Quelli che hanno condotto il blitz di Malpensa, infatti, sono gli stessi gli appena poche settimane fa hanno assaltato la volante fuori dalla questura di Torino. Il loro obiettivo non è tanto "liberare" gli stranieri, anche se ovviamente ci sperano, quanto sabotare a macchina delle espulsioni. Nel capoluogo piemontese, l'assalto è stato condotto con un corposo numero di antagonisti, gran parte dei quali identificati e denunciati.

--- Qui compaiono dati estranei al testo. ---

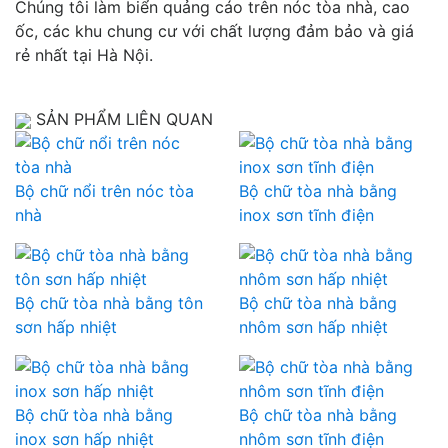
Chúng tôi làm biển quảng cáo trên nóc tòa nhà, cao
ốc, các khu chung cư với chất lượng đảm bảo và giá
rẻ nhất tại Hà Nội.
SẢN PHẨM LIÊN QUAN
Bộ chữ nổi trên nóc tòa
Bộ chữ tòa nhà bằng
nhà
inox sơn tĩnh điện
Bộ chữ tòa nhà bằng tôn
Bộ chữ tòa nhà bằng
sơn hấp nhiệt
nhôm sơn hấp nhiệt
Bộ chữ tòa nhà bằng
Bộ chữ tòa nhà bằng
inox sơn hấp nhiệt
nhôm sơn tĩnh điện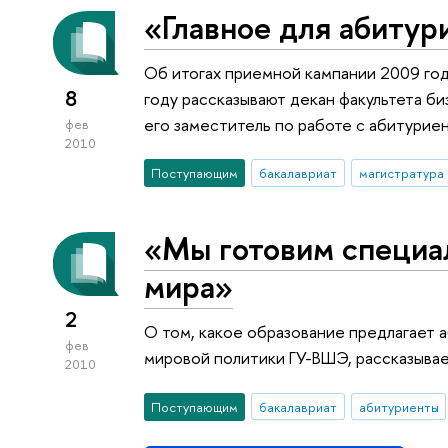
«Главное для абитур
Об итогах приемной кампании 2009 год
8
году рассказывают декан факультета б
его заместитель по работе с абитурие
фев
2010
Поступающим
бакалавриат
магистратура
«Мы готовим специа
мира»
2
О том, какое образование предлагает 
фев
мировой политики ГУ-ВШЭ, рассказывае
2010
Поступающим
бакалавриат
абитуриенты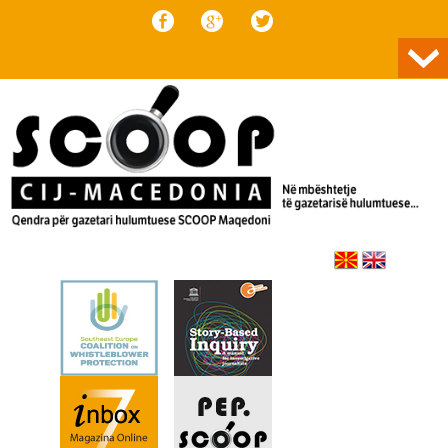
Skip to content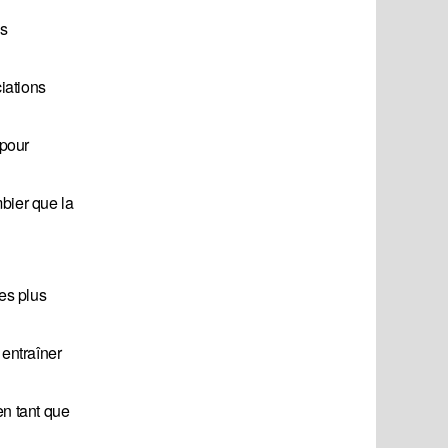
es
iations
 pour
mbier que la
es plus
 entraîner
en tant que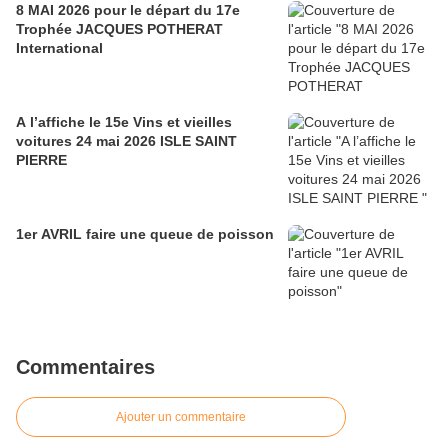
8 MAI 2026 pour le départ du 17e
Trophée JACQUES POTHERAT
International
A l’affiche le 15e Vins et vieilles
voitures 24 mai 2026 ISLE SAINT
PIERRE
1er AVRIL faire une queue de poisson
Commentaires
Ajouter un commentaire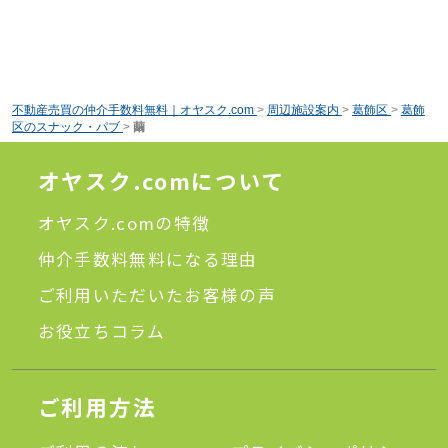
不動産売買の仲介手数料無料｜オヤスク.com
>
周辺施設案内
>
葛飾区
>
葛飾
区のスナック・パブ
>
繭
オヤスク.comについて
オヤスク.comの特徴
仲介手数料無料になる理由
ご利用いただいたお客様の声
お役立ちコラム
ご利用方法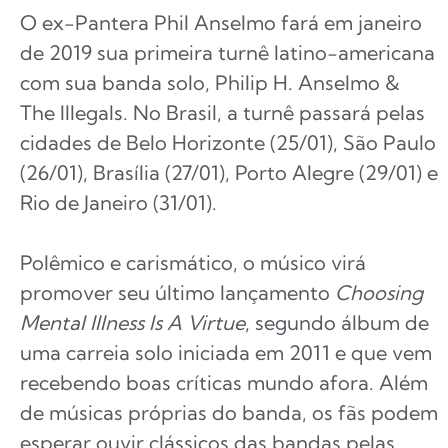
O ex-Pantera Phil Anselmo fará em janeiro
de 2019 sua primeira turnê latino-americana
com sua banda solo, Philip H. Anselmo &
The Illegals. No Brasil, a turnê passará pelas
cidades de Belo Horizonte (25/01), São Paulo
(26/01), Brasília (27/01), Porto Alegre (29/01) e
Rio de Janeiro (31/01).
Polêmico e carismático, o músico virá
promover seu último lançamento
Choosing
Mental Illness Is A Virtue
, segundo álbum de
uma carreia solo iniciada em 2011 e que vem
recebendo boas críticas mundo afora. Além
de músicas próprias do banda, os fãs podem
esperar ouvir clássicos das bandas pelas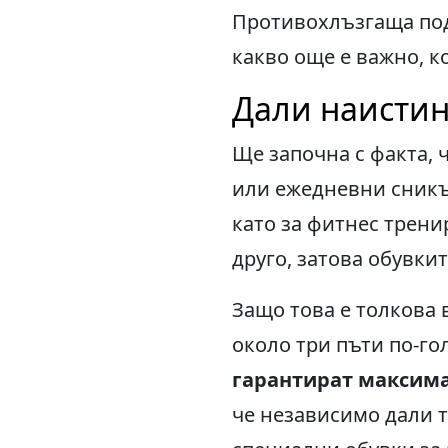
Противохлъзгаща под
какво още е важно, к
Дали наистин
Ще започна с факта, 
или ежедневни сникър
като за фитнес трени
друго, затова обувки
Защо това е толкова 
около три пъти по-го
гарантират максима
че независимо дали т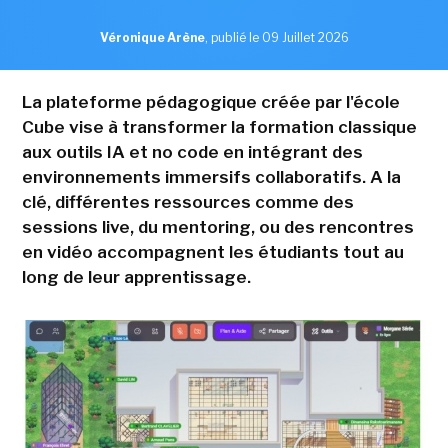
Véronique Arène
,
publié le 09 Juillet 2026
La plateforme pédagogique créée par l'école
Cube vise à transformer la formation classique
aux outils IA et no code en intégrant des
environnements immersifs collaboratifs. A la
clé, différentes ressources comme des
sessions live, du mentoring, ou des rencontres
en vidéo accompagnent les étudiants tout au
long de leur apprentissage.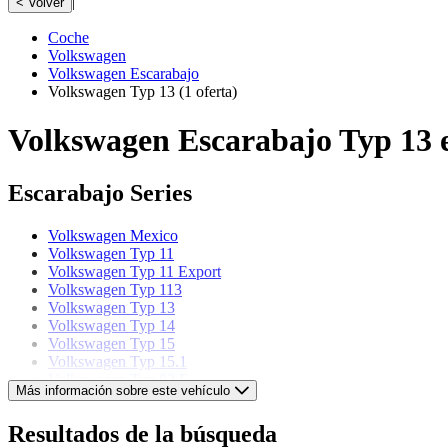
|
< Volver
Coche
Volkswagen
Volkswagen Escarabajo
Volkswagen Typ 13
(1 oferta)
Volkswagen Escarabajo Typ 13 
Escarabajo Series
Volkswagen Mexico
Volkswagen Typ 11
Volkswagen Typ 11 Export
Volkswagen Typ 113
Volkswagen Typ 13
Volkswagen Typ 14
Volkswagen Typ 15
Volkswagen Typ 15.1
Volkswagen Typ 82 E
Más información sobre este vehículo
Volkswagen models
Resultados de la búsqueda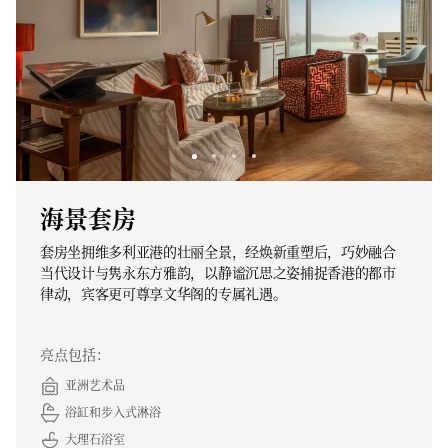
海景套房
套房坐拥维多利亚港的壮丽全景，经焕新重塑后，巧妙融合
当代设计与隽永东方雅韵，以静谧沉思之姿捕捉香港的都市
律动，宾客更可尊享文华阁的专属礼遇。
亮点包括：
亚洲艺术品
浴缸和步入式淋浴
大理石浴室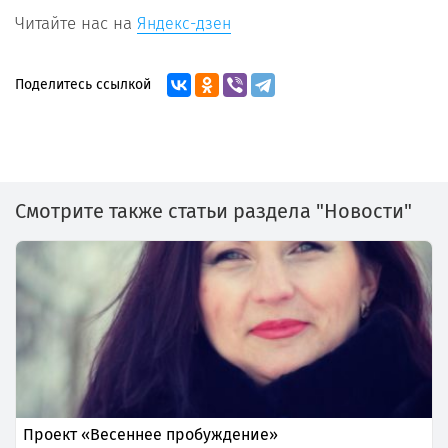
Читайте нас на
Яндекс-дзен
Поделитесь ссылкой
Смотрите также статьи раздела "Новости"
Проект «Весеннее пробуждение»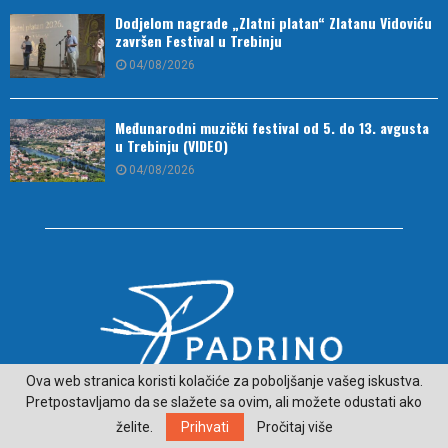
Dodjelom nagrade „Zlatni platan“ Zlatanu Vidoviću
završen Festival u Trebinju
04/08/2026
Međunarodni muzički festival od 5. do 13. avgusta
u Trebinju (VIDEO)
04/08/2026
Ova web stranica koristi kolačiće za poboljšanje vašeg iskustva.
Pretpostavljamo da se slažete sa ovim, ali možete odustati ako
O NAMA
želite.
Prihvati
Pročitaj više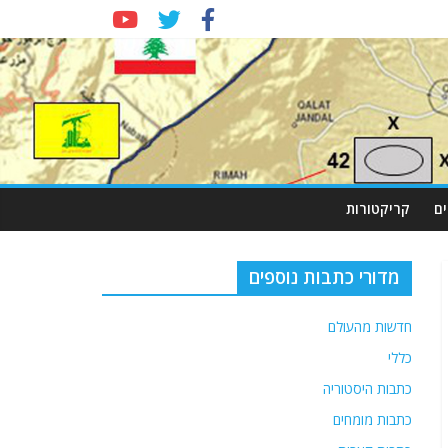
ם
קריקטורות
מדורי כתבות נוספים
חדשות מהעולם
כללי
כתבות היסטוריה
כתבות מומחים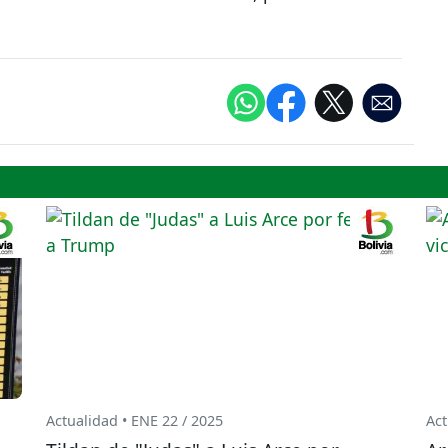
Actualidad • ENE 22 / 2025
Act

A Malpensa, invece, erano appena in quattro e sono stati tutti arrestati. Sono loro stessi, nel loro documento di rivendicazione, sostenere che, per quanto riguarda l'espulsione di Kilal, "l'informazione del suo imminente rimpatrio coatto arrivava da un dentro che crede ancora, e forse sempre di più, nella comunicazione solidale con il fuori". Tra le righe, lasciano intendere che sia stato lo stesso marocchino, che in Italia ha svariati precedenti tra i quali una condanna per stupro di gruppo, a fornire loro l'informazione sbagliata sull'aeroporto di partenza: "Gli avevano teso una trappola e poco della sua sorte imminente – che fosse il trasferimento in un altro CPR o la deportazione – si sapeva".

Ed è a fronte di questo che hanno deciso di compiere il blitz: "A volte basta lanciare il cuore oltre una porta di emergenza, dei tornelli, un maniglione antipanico per trovarsi ai piedi di un aereo. A volte basta correre lungo la sua fiancata, guardare negli occhi un pilota e ricordargli che sta deportando: che si sta rendendo parte di una macchina razzista e iniqua esistente in parte grazie ad un’obbedienza vaga e una mera indifferenza". Così raccontano il modo in cui sono riusciti a raggiungere la pista di Malpensa e sono tante le domande da porsi per capire come siano riusciti. Ed è proprio questo, benché l'aeroporto fosse quello sbagliato, ad aver dato loro nuova consapevolezza. Ad aver fornito agli antagonisti la sicurezza di poter fare quel che vogliono, alzando il tiro contro lo Stato e l'ordine costituito.

In poche settimane sono riusciti a effettuare un blitz davanti a una questura, sono riusciti a eludere tutti i controlli e a raggiungere una pista di decollo di uno degli aeroporti più importanti d'Europa. Cosa faranno la prossima volta? Perché ci sarà una prossima volta e sono loro stessi ad aprire a questa possibilità: "Tutto ciò che è successo a Torino e a Malpensa è potenzialmente replicabile e riproducibile. La lotta contro la macchina delle espulsioni e la detenzione amministrativa è possibile ed è reale nei suoi obiettivi e nelle sue prospettive". Questi gruppi agiscono come "schegge impazzite" ed è impossibile prevedere come intendono agire. Ed è questo uno degli elementi di maggiore preoccupazione in questo clima che si sta formando nel Paese.

Anche e soprattutto in ragione di chi, questi soggetti, tende a difenderli, di chi tende a giustificarne i fini.